APOE is transcriptionally activated by the liver X receptor (an important regulator of cholesterol, fatty acid, and glucosehomeostasis) and peroxisome proliferator-activated receptor γ, nuclear receptors that form heterodimers with retinoid X receptors.
These RXR receptors are being targeted by Prof Franklinstein and Coles in Cambridge with a drug called bexarotene, in a phase 2 clinical trial to promote remyelination.
In this current study by stimulation of reverse cholesterol transport it was possible to restore the capacity of old mice to remyelinate lesioned tissue. The cholesterol laden myelin debris can overwhelm the macrophages to create cholesterol crystals and blocks repair. So have they found the elixir of youth?

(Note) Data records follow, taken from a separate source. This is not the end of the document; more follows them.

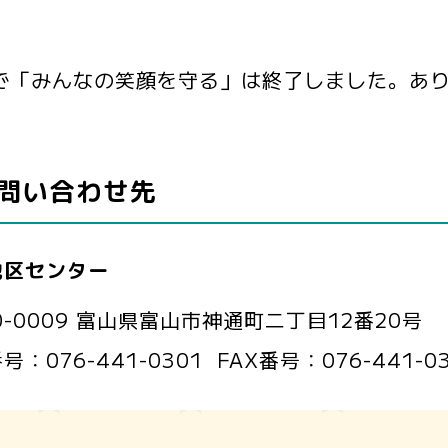
で「みんなの笑顔を守る」は終了しました。あ
問い合わせ先
地区センター
0-0009 富山県富山市神通町二丁目12番20号
番号：
076-441-0301
FAX番号：
076-441-0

So if you inhibit limiting cholesterol may be useful for facilitating repair.
Does this process explain both grey and white matter lesions?
Grey matter lesions appear to remyelinate well with age but they microglia/macrophages are not being overloaded with lipid as occurs in white matter lesions.
However, this does all this work mean there is an easy way to promote repair, the paper on astrocytes above gives us one route with an agent that is getting in the brain or is there a simple treatment used in the treatment of type II diabetes which promotes cholesterol efflux from macrophages (CLICK). Will this be of use in oligodendrocyte function, as has been reported (CLICK).
Maybe a common pathway with CoEnzyme 10 influnece on ABC-G1 mediated cholesterol efflux or even blood proteins (CLICK). This also links to mitochondrial function. Maybe clarity is occurring.